Лязг чего-то железного заставил вытянуться по струнке. Звук донёсся из конца коридора, там где серость стен поглощали тени. Лишь узкая полоска света из-под двери свидетельствовала о том, что я не один. Азарт и жажда первым услышать о Граале подгоняли к одной из многих комнаток, в которой, вероятно, и обитал Фёдор.
Помещение оказалось больше, чем ожидалось. Однако едва ли его можно было назвать комфортным. Два окна, заколоченные досками, не пропускали солнце, складывалось впечатление, что и свежий воздух тоже. На каменном столе стояла маслянистая лампа, именно её блеклое свечение позволяло рассмотреть: железную койку с торчащими по бокам пружинами, самодельный умывальник, таз с водой и крохотную тумбу, заваленную газетами, письмами, сверху которых был рассыпан табак. Или не только табак.
Подозрения крепли, по мере того, как я чертил взглядом по сургучным печатям на конвертах. Сейчас весь мир пользовался марками, однако ведуны до сих пор предпочитают этот пластичный восковой материл.
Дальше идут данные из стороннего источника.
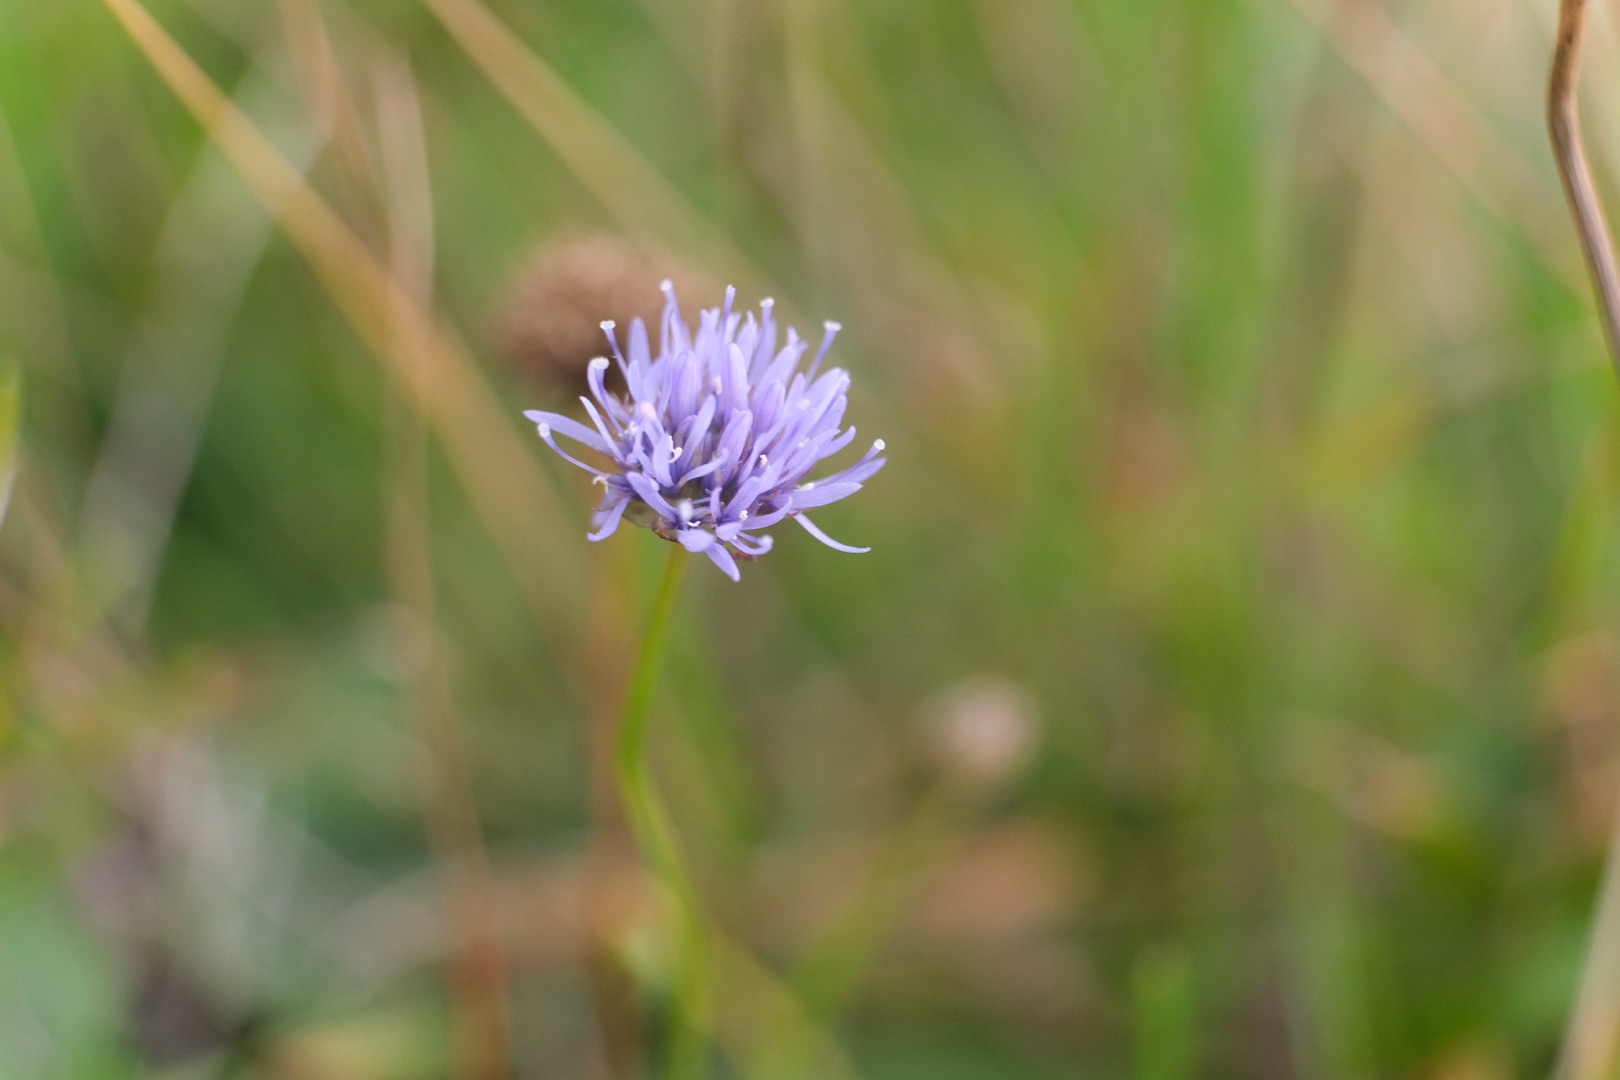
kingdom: Plantae
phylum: Tracheophyta
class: Magnoliopsida
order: Asterales
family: Campanulaceae
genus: Jasione
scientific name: Jasione montana
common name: Blåmunke
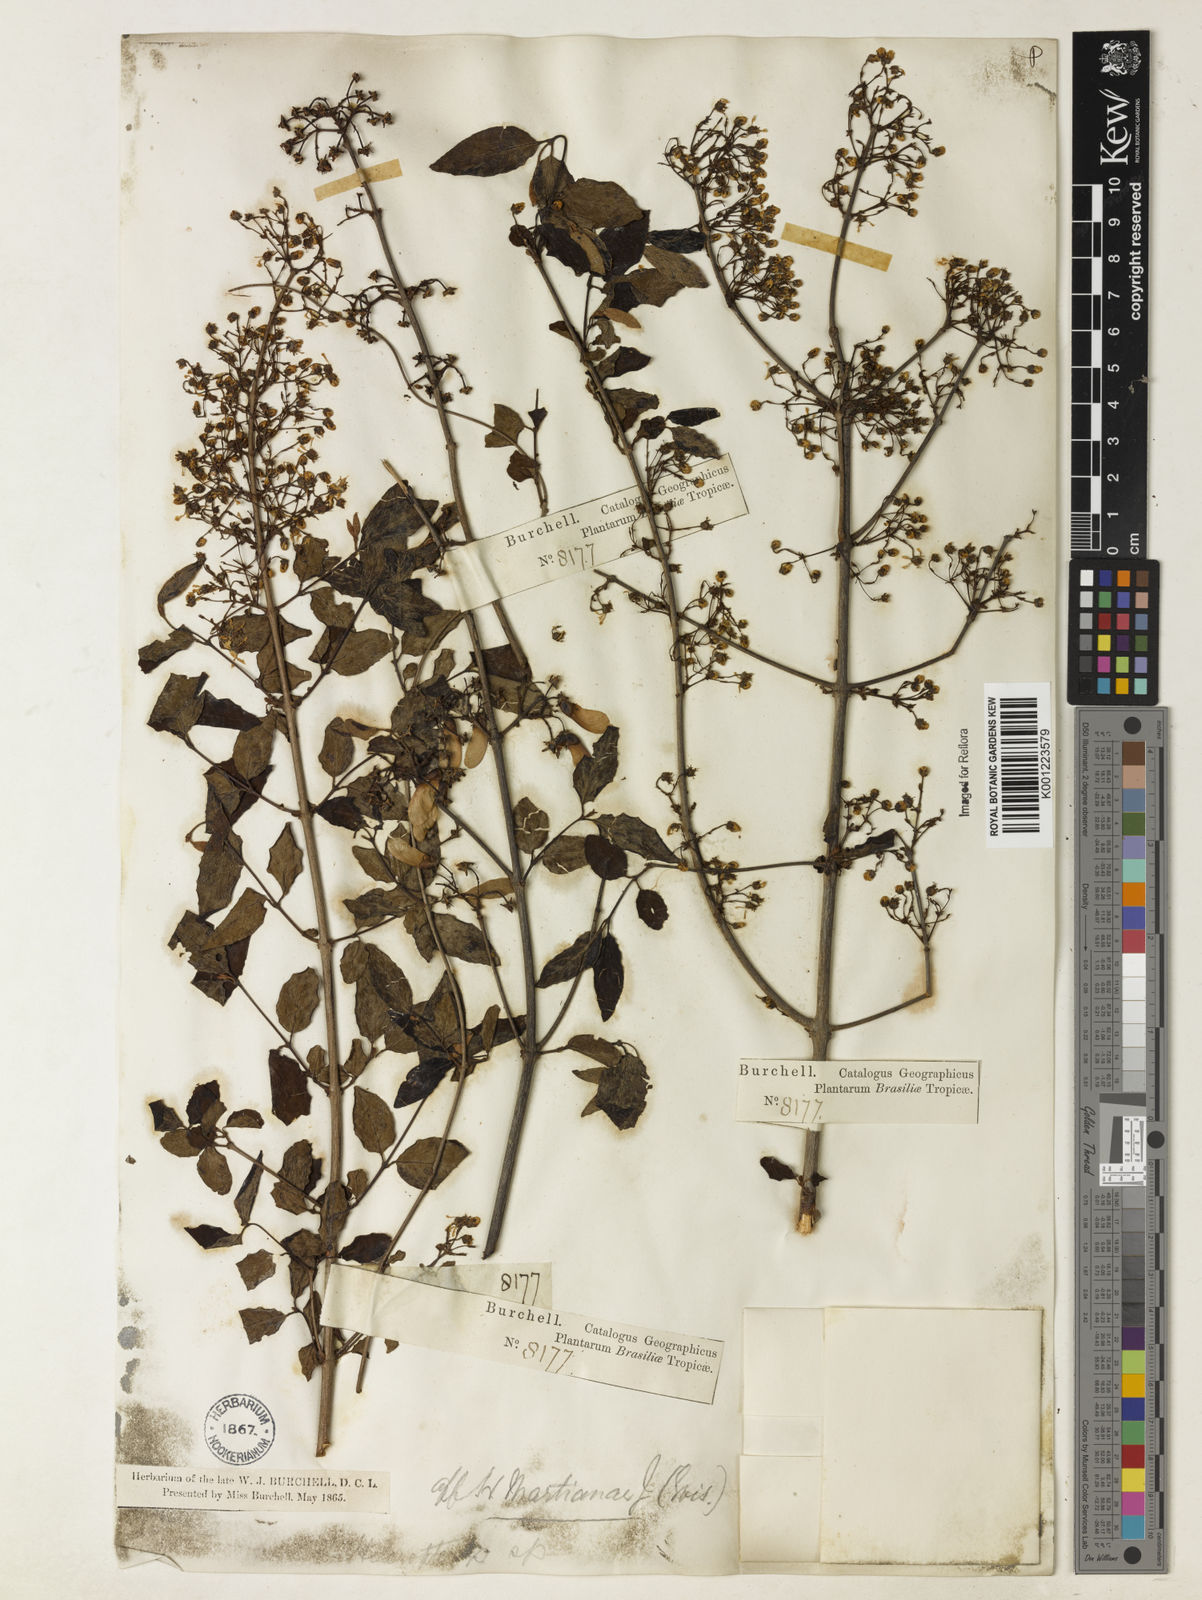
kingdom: Plantae
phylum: Tracheophyta
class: Magnoliopsida
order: Malpighiales
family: Malpighiaceae
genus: Heteropterys
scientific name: Heteropterys syringifolia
В руках артефактора печать гарантировала: ни один инквизитор его не прочтёт. Однако свои недостатки тоже имелись. Почти любой ведьмак или ведьма сумеют опознать символ, выгравированный на сургуче: у каждой семьи он был свой. Де Ла Саль использовали виноградную лозу. У глав европейского ковена — Новак — изображалось перо.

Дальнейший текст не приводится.